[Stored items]
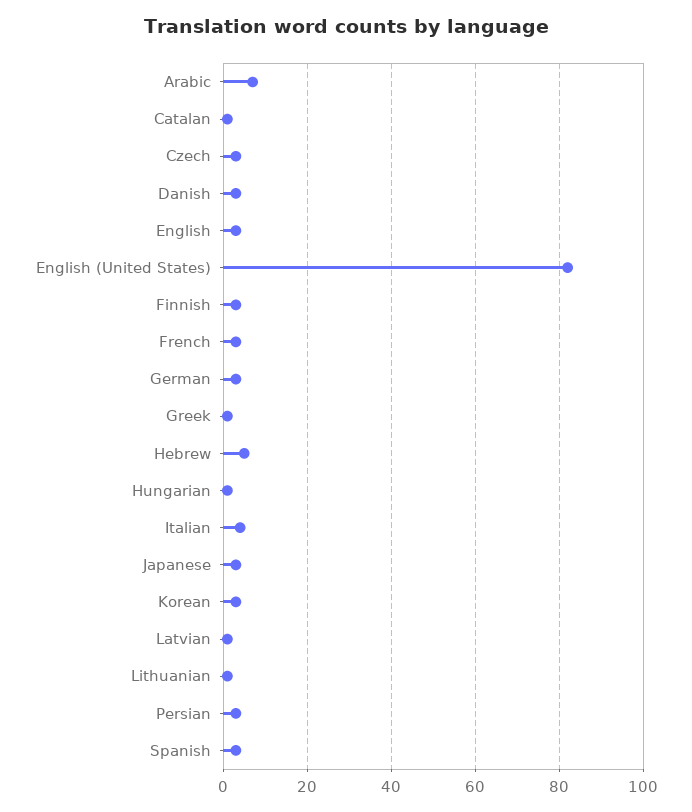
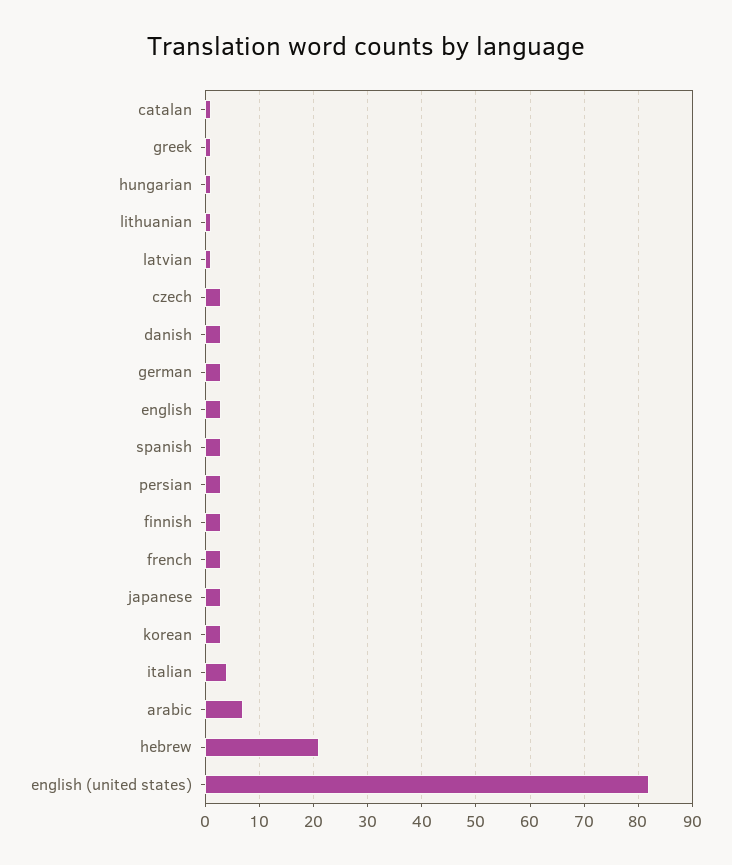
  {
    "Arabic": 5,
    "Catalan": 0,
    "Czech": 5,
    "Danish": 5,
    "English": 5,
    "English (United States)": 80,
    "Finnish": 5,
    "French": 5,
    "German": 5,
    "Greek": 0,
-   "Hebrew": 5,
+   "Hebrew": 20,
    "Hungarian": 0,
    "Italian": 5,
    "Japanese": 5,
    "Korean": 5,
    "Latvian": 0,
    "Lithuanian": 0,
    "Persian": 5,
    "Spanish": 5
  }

#### TASK BRIEF
All the lines above must be written out exactly, without a single picture.

#### SOLUTION FOR THIS PROBLEM
  {
    "Arabic": 5,
    "Catalan": 0,
    "Czech": 5,
    "Danish": 5,
    "English": 5,
    "English (United States)": 80,
    "Finnish": 5,
    "French": 5,
    "German": 5,
    "Greek": 0,
-   "Hebrew": 5,
+   "Hebrew": 20,
    "Hungarian": 0,
    "Italian": 5,
    "Japanese": 5,
    "Korean": 5,
    "Latvian": 0,
    "Lithuanian": 0,
    "Persian": 5,
    "Spanish": 5
  }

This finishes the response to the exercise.